Je suis fatiguée, si fatiguée. Et pourtant, je n'ai rien fait de ma journée. Les heures se sont écoulées, longues et monotones. Je n'ai pas fait mes DMs, je n'ai pas travaillé ma physique. Je suis pourtant une merde dans cette matière. Je n'y arriverais jamais. Les épreuves du BAC se rapprochent, j'ai échoué mon oral blanc, en sortant des conneries telles que "
Dom Juan et
On ne Badine pas avec l'Amour sont des comédies classiques".

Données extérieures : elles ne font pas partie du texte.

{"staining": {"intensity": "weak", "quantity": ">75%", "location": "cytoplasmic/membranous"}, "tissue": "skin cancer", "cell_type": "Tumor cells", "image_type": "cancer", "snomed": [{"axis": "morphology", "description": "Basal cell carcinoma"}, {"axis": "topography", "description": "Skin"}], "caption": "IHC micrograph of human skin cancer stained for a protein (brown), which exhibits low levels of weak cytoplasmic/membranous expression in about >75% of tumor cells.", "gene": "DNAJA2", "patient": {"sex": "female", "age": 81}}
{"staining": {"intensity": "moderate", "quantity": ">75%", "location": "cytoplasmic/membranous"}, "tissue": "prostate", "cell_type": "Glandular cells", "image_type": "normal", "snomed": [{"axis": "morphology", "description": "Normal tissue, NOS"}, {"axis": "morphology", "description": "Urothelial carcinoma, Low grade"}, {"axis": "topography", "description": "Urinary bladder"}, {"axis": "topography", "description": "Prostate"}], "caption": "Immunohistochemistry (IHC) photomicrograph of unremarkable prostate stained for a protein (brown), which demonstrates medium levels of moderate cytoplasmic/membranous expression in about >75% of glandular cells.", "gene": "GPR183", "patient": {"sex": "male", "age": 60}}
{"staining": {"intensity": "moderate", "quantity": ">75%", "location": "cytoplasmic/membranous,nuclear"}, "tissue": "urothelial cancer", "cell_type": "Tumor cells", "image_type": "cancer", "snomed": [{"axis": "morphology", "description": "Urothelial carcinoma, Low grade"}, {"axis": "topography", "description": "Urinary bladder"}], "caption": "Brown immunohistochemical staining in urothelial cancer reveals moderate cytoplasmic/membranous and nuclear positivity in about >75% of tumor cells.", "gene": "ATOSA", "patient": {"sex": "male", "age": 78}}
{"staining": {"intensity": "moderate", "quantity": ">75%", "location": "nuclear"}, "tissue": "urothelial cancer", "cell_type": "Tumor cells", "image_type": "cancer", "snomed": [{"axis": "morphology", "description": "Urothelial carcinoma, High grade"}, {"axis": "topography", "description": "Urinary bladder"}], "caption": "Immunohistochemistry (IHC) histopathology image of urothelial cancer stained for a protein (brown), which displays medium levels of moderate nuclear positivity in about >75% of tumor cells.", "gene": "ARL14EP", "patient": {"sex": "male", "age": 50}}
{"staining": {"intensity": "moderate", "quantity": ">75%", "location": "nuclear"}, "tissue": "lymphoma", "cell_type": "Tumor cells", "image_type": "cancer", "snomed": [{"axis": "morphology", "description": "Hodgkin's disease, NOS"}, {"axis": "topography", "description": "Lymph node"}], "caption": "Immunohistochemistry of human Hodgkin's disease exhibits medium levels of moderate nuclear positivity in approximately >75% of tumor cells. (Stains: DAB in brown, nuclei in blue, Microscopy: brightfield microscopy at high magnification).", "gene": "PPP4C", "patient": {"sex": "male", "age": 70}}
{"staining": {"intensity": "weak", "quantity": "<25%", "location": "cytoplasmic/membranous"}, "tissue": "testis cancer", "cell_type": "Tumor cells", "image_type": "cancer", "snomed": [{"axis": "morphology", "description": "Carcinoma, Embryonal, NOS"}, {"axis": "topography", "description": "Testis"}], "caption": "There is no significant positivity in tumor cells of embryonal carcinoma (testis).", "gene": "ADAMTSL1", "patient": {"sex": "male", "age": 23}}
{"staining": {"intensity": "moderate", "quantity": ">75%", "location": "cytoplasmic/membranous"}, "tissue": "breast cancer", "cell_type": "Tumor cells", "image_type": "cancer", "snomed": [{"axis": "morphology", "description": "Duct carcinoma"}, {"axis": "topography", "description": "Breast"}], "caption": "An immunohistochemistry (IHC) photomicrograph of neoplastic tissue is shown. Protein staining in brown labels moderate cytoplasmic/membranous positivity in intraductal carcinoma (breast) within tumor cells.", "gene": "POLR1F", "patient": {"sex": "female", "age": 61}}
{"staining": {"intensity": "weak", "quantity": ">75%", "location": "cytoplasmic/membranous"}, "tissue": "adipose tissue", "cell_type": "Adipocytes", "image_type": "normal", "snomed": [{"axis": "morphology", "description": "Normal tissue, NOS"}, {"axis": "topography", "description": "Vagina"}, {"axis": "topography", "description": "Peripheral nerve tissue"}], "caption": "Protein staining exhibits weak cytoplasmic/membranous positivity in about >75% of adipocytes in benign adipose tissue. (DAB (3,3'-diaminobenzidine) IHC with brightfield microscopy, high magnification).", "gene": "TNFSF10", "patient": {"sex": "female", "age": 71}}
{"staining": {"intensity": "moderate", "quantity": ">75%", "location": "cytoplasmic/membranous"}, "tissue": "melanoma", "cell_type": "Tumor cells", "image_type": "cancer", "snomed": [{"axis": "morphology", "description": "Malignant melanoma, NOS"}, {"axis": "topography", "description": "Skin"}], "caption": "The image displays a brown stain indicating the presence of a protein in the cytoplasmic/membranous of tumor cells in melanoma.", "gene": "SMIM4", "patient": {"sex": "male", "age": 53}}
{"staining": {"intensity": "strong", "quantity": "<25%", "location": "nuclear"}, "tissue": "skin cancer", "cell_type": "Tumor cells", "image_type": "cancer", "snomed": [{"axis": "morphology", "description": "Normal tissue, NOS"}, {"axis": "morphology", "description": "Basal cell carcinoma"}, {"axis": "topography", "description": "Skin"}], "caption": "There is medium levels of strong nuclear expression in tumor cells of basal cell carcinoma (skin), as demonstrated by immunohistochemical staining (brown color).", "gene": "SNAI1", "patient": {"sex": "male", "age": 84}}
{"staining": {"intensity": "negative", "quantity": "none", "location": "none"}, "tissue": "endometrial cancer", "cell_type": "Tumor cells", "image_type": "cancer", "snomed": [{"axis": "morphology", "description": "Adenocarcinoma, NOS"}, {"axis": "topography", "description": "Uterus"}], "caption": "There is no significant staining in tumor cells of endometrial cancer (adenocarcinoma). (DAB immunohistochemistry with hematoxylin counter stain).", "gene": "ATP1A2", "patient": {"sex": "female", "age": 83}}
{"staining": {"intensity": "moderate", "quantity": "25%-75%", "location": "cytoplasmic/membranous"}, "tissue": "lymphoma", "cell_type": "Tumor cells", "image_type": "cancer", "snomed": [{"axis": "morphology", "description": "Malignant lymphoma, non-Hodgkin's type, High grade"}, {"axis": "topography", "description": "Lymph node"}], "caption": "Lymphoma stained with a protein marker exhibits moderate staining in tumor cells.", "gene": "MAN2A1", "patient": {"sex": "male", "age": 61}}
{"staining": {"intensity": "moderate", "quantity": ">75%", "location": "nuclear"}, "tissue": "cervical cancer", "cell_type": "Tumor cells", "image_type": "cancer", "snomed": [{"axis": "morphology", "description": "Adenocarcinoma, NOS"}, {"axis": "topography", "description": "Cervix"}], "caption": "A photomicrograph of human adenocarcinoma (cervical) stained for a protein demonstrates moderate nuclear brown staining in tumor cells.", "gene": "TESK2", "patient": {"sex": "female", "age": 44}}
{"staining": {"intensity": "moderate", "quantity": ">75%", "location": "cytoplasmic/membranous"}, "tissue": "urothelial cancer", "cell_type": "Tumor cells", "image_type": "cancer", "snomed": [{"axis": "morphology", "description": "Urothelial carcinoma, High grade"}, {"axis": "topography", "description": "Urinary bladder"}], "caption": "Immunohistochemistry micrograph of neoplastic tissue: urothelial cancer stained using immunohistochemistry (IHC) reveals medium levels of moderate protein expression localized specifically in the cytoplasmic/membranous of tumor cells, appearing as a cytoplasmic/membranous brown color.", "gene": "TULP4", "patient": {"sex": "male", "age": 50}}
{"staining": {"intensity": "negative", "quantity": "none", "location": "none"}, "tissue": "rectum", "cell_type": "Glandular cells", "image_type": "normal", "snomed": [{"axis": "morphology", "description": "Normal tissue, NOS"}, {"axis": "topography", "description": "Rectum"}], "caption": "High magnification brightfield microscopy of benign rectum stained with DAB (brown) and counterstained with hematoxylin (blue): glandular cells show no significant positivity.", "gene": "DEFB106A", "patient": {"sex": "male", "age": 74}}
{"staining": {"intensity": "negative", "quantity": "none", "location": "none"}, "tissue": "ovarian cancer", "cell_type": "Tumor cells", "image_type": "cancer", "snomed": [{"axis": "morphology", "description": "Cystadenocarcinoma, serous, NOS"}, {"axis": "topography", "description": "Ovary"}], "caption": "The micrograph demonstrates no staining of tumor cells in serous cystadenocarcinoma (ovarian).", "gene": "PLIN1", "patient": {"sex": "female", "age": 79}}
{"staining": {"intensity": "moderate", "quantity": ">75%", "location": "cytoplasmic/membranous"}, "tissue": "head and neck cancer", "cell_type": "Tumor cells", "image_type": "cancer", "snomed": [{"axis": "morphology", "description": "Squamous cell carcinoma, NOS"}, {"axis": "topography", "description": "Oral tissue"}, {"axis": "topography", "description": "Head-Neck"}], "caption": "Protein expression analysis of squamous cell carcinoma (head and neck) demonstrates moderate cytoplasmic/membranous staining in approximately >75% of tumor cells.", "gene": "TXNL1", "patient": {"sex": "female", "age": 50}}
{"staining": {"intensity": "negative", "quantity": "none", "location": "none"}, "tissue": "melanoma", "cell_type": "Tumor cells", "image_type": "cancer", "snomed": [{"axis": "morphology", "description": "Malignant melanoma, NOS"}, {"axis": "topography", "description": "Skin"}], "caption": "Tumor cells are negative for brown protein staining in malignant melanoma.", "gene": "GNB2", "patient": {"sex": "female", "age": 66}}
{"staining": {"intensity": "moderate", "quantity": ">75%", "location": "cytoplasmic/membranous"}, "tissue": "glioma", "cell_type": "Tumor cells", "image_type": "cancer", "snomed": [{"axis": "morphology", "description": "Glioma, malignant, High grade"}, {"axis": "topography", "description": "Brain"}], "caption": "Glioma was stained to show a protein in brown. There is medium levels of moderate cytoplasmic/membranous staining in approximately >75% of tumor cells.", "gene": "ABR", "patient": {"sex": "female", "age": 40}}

Je n'ai pas travaillé non plus ces chansons que je veux tant apprendre :
J'avais un Camarade,
It's a Long Way to Tipperary,
Keep the Home Fires burning...
Je suis une merde.
Et je suis si fatiguée, à trop dormir, à trop manger, à trop rêver. Je ne fais rien, rien, jamais, de bien.
Pourtant, j'ai été voir Robert Drouin. Pauvre, pauvre poilu tombé pour un village inconnu qui ne lui montre même plus de reconnaissance moins de cent ans après. Je me suis levée, j'ai rendu les honneurs, je me suis tenue bien droite à coté du porte-drapeau. Mais en civil, rien n'est pareil. Rien ne vaut le coup. En civil, je suis une merde. Dans cette époque, je suis une merde. Je le suis et le resterai. Je suis une merde finie.
J'aurai du naitre en 1894. Cent ans avant. Cent ans après. On est pas à un siècle prés. Mais si. Mais non. Ha ! mon coeur !
Ha ! porter des corsets, prendre mon indépendance, et voir mon pauvre, pauvre mari rentrer estropié d'une guerre trop cruelle pour l'Humanité ! Ha ! élever mes enfants, et leur dire d'aimer toujours la patrie, leur dire qu'il faut
toujours aimer, toujours souffrir, toujours mourir !
Quoi qu'on en dise, la vie aurait été bien moins difficile à l'époque. Si seulement j'étais une de mes chères ancêtres, Alsacienne ou Tchèque.
Putain, mais moi je suis fatiguée, hors combat, hors sujet, hors d'haleine.
Je suis juste un de ces trop nombreux déchets humains. Et je me laisse aller.